Peringatan Hari Antikorupsi Sedunia 2019 terasa miskin narasi. Hanya beberapa media yang mengangkat isu dan bahaya korupsi.
Oleh
·2 menit baca
Harian ini menulis dengan judul besar ”Korupsi Ancam Hak Publik” disertai hasil penelitian Litbang Kompas dan survei opini publik soal ancaman korupsi. Indopos menulis ”Megakorupsi Jangan Di-SP3”, sedangkan Media Indonesia menulis ”Cegah Korupsi Semua Pihak Diminta Komit”.
Peringatan Hari Antikorupsi, Senin (9 Desember 2019), berlangsung sepi dari narasi besar. Di media daring, ketidakhadiran Presiden Joko Widodo dalam peringatan Hari Antikorupsi di Komisi Pemberantasan Korupsi (KPK) justru menjadi bahasan. Presiden Jokowi memilih hadir pada acara peringatan Hari Antikorupsi di SMKN 57. Sejumlah menterinya main teater. Wakil Presiden Ma’ruf Amin ditugasi Presiden Jokowi untuk hadir di KPK.
Di sejumlah kementerian, yang justru paling menonjol di Kementerian Keuangan. Kemenkeu lebih awal memperingati Hari Antikorupsi. Pada 3 Desember 2019, Menteri Keuangan Sri Mulyani kepada pegawai Direktorat Jenderal Pajak menyampaikan pesan penuh substansi. ”Korupsi adalah musuh yang sangat nyata, tantangan yang bisa menghancurkan negara. Kita tidak perlu musuh dari luar, musuh dari dalam kita sendiri yang biasanya bisa meruntuhkan bangsa,” kata Sri Mulyani. (Kompas, 7/12/2019)
Identifikasi Menkeu benar adanya. Korupsi adalah musuh utama bangsa ini. Sejarah juga mengajarkan kehancuran sebuah negara bisa disebabkan oleh masifnya korupsi.

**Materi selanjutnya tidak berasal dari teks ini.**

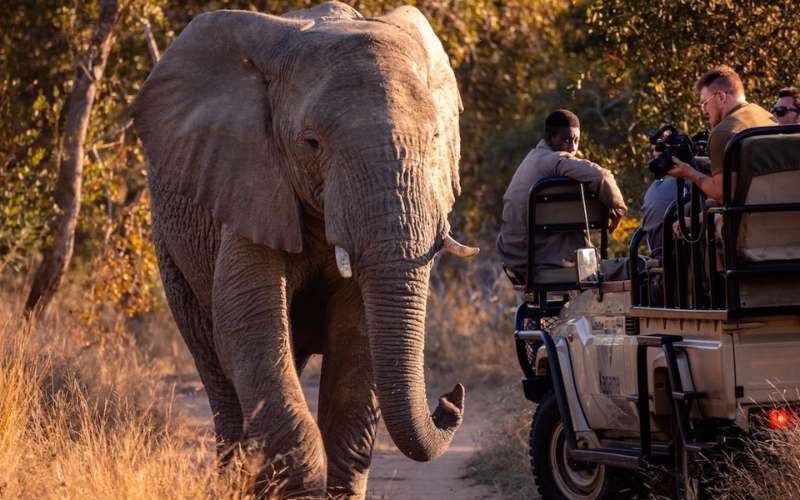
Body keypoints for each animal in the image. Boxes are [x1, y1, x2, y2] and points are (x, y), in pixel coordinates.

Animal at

Asosiasi dagang Vereenigde Oostindische Compagnie (VOC) tahun 1779 pernah dipelesetkan menjadi Vergaan Onder Corruptie, runtuh karena korupsi yang akut di asosiasi itu. Tumbangnya Orde Baru sedikit banyak disebabkan korupsi yang merajalela, sampai lahir Ketetapan Nomor XI/MPR/1998 tentang Penyelenggara Negara yang Bersih dan Bebas dari Korupsi, Kolusi, dan Nepotisme (KKN).
Kita tidak perlu musuh dari luar, musuh dari dalam kita sendiri yang biasanya bisa meruntuhkan bangsa.
Publik berharap Presiden Jokowi yang tidak punya beban pada masa jabatan keduanya tetap punya komitmen kuat untuk memberantas korupsi dan mencegah kemunculan kembali gejala kolusi dan nepotisme. Publik pun berharap Presiden memiliki komitmen melunasi janji kampanye, sebagaimana tertuang dalam dokumen Nawacita. Dalam dokumen itu tertulis antara lain, ”Kami berkomitmen membuat regulasi yang mendukung pemberantasan korupsi, RUU Perampasan Aset, RUU Pembatasan Transaksi Tunai, RUU Kerja Sama Timbal Balik”. Dalam bagian lain juga ditulis, ”Kami akan mendukung KPK yang telah menjadi tumpuan harapan masyarakat untuk tetap independen”.
Pandangan Amos Bronson Alcott, seorang guru dan pendidik, dalam buku KPK Berdiri untuk Negeri (2019) mungkin bisa menjadi bahan pemikiran. Alcott menulis, ”Sebuah pemerintahan yang hanya melindungi kepentingan bisnis, tak lebih dari sekadar cangkang, segera runtuh oleh korupsi itu sendiri.” Kita yakin bangsa ini tidaklah demikian.